Think I will first try to change doctors as my current one is pretty useless, and try get a referral to an Endo here. And if no luck then will try a US doctor, that way would have saved up some cash.

Boston, how do you cope with your side effects every day? are you able to focus on other things, and enjoy life to some extent? I find it difficult to focus sometimes, as I worry too much on things, can’t seem to control it.

I think the 1st stage of this is the horror of what happened to you. Its very devestating and depressing. I guess we all go through that. That “wears off” to some degree over time. Then you know you have to focus on getting yourself the best medical help you can. There are some very smart people studying this now and I believe the prognosis is a bit better for us than it was 5 or 6 years ago. Like everyone else, Im day to day. Its always on your mind but some days are better than others. Keep reminding yourself this is a temporary situation and you will get better. Honestly, I think that is half of the battle with PFS. We are still men, and we are still responsible for ourselves. Lets not let Fin take that from us too.
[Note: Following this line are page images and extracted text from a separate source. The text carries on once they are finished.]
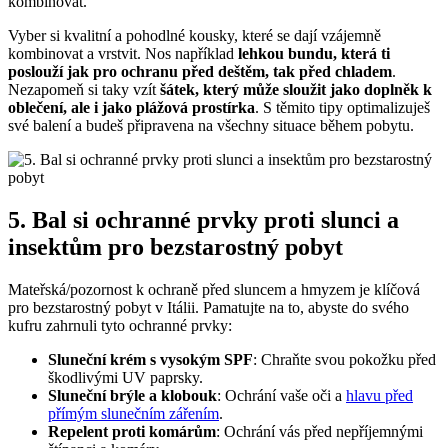
kombinovat.
Vyber si kvalitní a pohodlné kousky, které se dají vzájemně
kombinovat a vrstvit. Nos například
lehkou bundu, která ti
poslouží jak pro ochranu před deštěm, tak před chladem
.
Nezapomeň si taky vzít
šátek, který může sloužit jako doplněk k
oblečení, ale i jako plážová prostírka
. S těmito tipy optimalizuješ
své balení a budeš připravena na všechny situace během pobytu.
5. Bal si ochranné prvky proti slunci a
insektům pro bezstarostný pobyt
Mateřská/pozornost k ochraně před sluncem a hmyzem je klíčová
pro bezstarostný pobyt v Itálii. Pamatujte na to, abyste do svého
kufru zahrnuli tyto ochranné prvky:
Sluneční krém s vysokým SPF
: Chraňte svou pokožku před
škodlivými UV paprsky.
Sluneční brýle a klobouk
: Ochrání vaše oči a
hlavu před
přímým slunečním zářením
.
Repelent proti komárům
: Ochrání vás před nepříjemnými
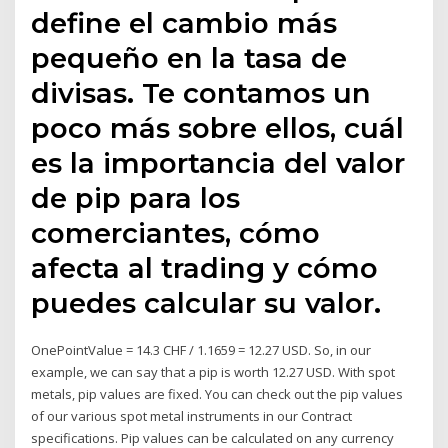
define el cambio más
pequeño en la tasa de
divisas. Te contamos un
poco más sobre ellos, cuál
es la importancia del valor
de pip para los
comerciantes, cómo
afecta al trading y cómo
puedes calcular su valor.
OnePointValue = 14.3 CHF / 1.1659 = 12.27 USD. So, in our
example, we can say that a pip is worth 12.27 USD. With spot
metals, pip values are fixed. You can check out the pip values
of our various spot metal instruments in our Contract
specifications. Pip values can be calculated on any currency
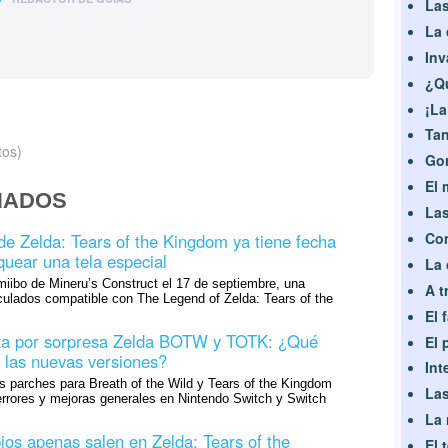
Las
La 
Inv
¿Qu
¡La
Tan
tos)
Gor
El 
NADOS
Las
Co
de Zelda: Tears of the Kingdom ya tiene fecha
quear una tela especial
La 
miibo de Mineru’s Construct el 17 de septiembre, una
A t
iculados compatible con The Legend of Zelda: Tears of the
El 
iza por sorpresa Zelda BOTW y TOTK: ¿Qué
El 
 las nuevas versiones?
Int
s parches para Breath of the Wild y Tears of the Kingdom
Las
errores y mejoras generales en Nintendo Switch y Switch
La 
ios apenas salen en Zelda: Tears of the
El 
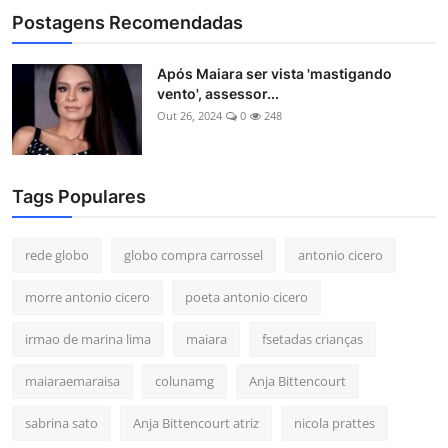
Postagens Recomendadas
Após Maiara ser vista 'mastigando
vento', assessor...
Out 26, 2024
0
248
Tags Populares
rede globo
globo compra carrossel
antonio cicero
morre antonio cicero
poeta antonio cicero
irmao de marina lima
maiara
fsetadas crianças
maiaraemaraisa
colunamg
Anja Bittencourt
sabrina sato
Anja Bittencourt atriz
nicola prattes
This condition is very depressing indeed. One of the worst parts for me is when it comes to women- I get very anxious, have no feeling like I used to before fin, and as a result end up avoiding them! And that leads to more anxiety I know. I can however feel for them in an emotional way sort of, just not physically. I just want a decent understanding woman, but will find it hard to open up about this to anyone.

But I agree with you, we just have to keep battling on. Thanks for your good words

I often think how the hell can explain all this shit to a Women.
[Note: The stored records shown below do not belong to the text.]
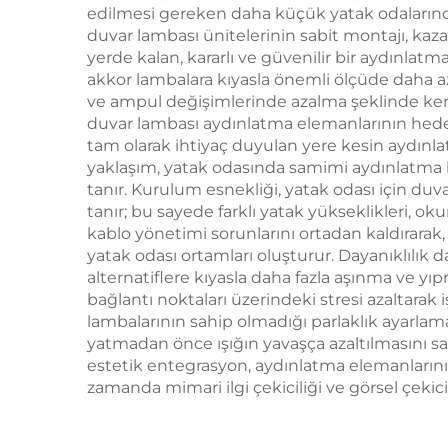
edilmesi gereken daha küçük yatak odalarında o
duvar lambası ünitelerinin sabit montajı, kaz
yerde kalan, kararlı ve güvenilir bir aydınlat
akkor lambalara kıyasla önemli ölçüde daha az
ve ampul değişimlerinde azalma şeklinde kendin
duvar lambası aydınlatma elemanlarının hedef
tam olarak ihtiyaç duyulan yere kesin aydınlat
yaklaşım, yatak odasında samimi aydınlatma b
tanır. Kurulum esnekliği, yatak odası için duv
tanır; bu sayede farklı yatak yükseklikleri, ok
kablo yönetimi sorunlarını ortadan kaldırarak
yatak odası ortamları oluşturur. Dayanıklılık d
alternatiflere kıyasla daha fazla aşınma ve yı
bağlantı noktaları üzerindeki stresi azaltara
lambalarının sahip olmadığı parlaklık ayarlama
yatmadan önce ışığın yavaşça azaltılmasını sa
estetik entegrasyon, aydınlatma elemanların
zamanda mimari ilgi çekiciliği ve görsel çekicil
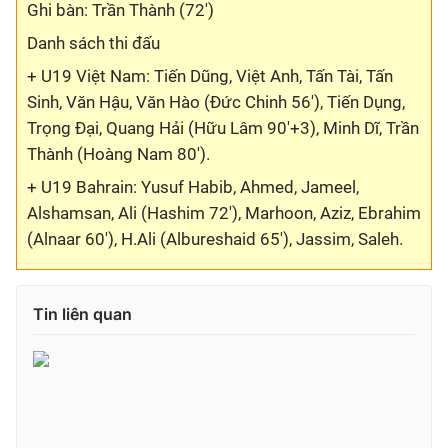
Ghi bàn: Trần Thành (72')
Bóng đá
Danh sách thi đấu
+ U19 Việt Nam: Tiến Dũng, Việt Anh, Tấn Tài, Tấn
Thể thao Điện tử
Sinh, Văn Hậu, Văn Hào (Đức Chinh 56'), Tiến Dụng,
Trọng Đại, Quang Hải (Hữu Lâm 90'+3), Minh Dĩ, Trần
Thành (Hoàng Nam 80').
Các môn khác
+ U19 Bahrain: Yusuf Habib, Ahmed, Jameel,
Alshamsan, Ali (Hashim 72'), Marhoon, Aziz, Ebrahim
VIDEO
(Alnaar 60'), H.Ali (Albureshaid 65'), Jassim, Saleh.
Bên lề
Tin liên quan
It would have to be done before we slept together for the first time because I am a shadow of my former self and would likely be shit, I just don’t have that carnal desire that a hot women, if I am lucky, deserves from me!

I am looking into a multi faceted regimen.

I was thinking of taking regular aminos like arganine lysine via goats milk shakes.
Juiceing x1 daily and having a holland & Barrett super one multi vitamin with juice
1/4 arimidex x 1 or 2 weekly

and I am thinking of trying wellbutrin!!??

not sure about this one yet but I don’t want trt hgh or anything like that.

Would consider hcg but want to keep things as simple as possible.

gonna start a thread but any advice would be great from here, sorry to interupt the thread

I always think of that monty, just imagine the first time you do it…“im not that into you and your gonna have to work me a bit to get me up”…nightmare

Its a conundrem!!!

For me its not so much about gettin one on, I mean I have the capacity when I take cialis in particular, but its like

“um im pushing my willy in an out of this womens fanny, it feels nice and squidgy”

NOT

"Come on baby, grind that peice of action up and down hard i’m RRRREEEEAAAADDDDDDYYYYYYAAAA!!!

Know what I mean?

Thats what I call a normal libido!! It doesn’t have to be twice a night or even every night (well?) but when its ON its got to be quality!

How old are you UK guys?

I am in London 19, PM me if you want to chat. This shit is depressing. I have started at University now though and I am having to put it aside and cope.

Im 32

I wonder how many of us UK guys self-medicated fin?
There just isn’t the US culture of ‘derms’ handing it out on the NHS, and it isn’t a well known drug here at all.
tbh if there’d been US style drug ads which mentioned sides I would have twigged earlier…

I’m 25. Yeah I agree, makes it even more difficult here in the UK. but hopefully in time news of this drug will spread and be recognised by many doctors worldwide.

Well I actually purchased the drug on-line on the ‘inhouse pharmacy’ site. Stupid idea really, buying a drug off the internet, but I guess it was still the same horrible drug. I did this it was a hell of a lot cheaper than going to other places, like the belgravia centre. Just so confused why after nearly 2 years, my hair loss has not resumed. well all of this is confusing really.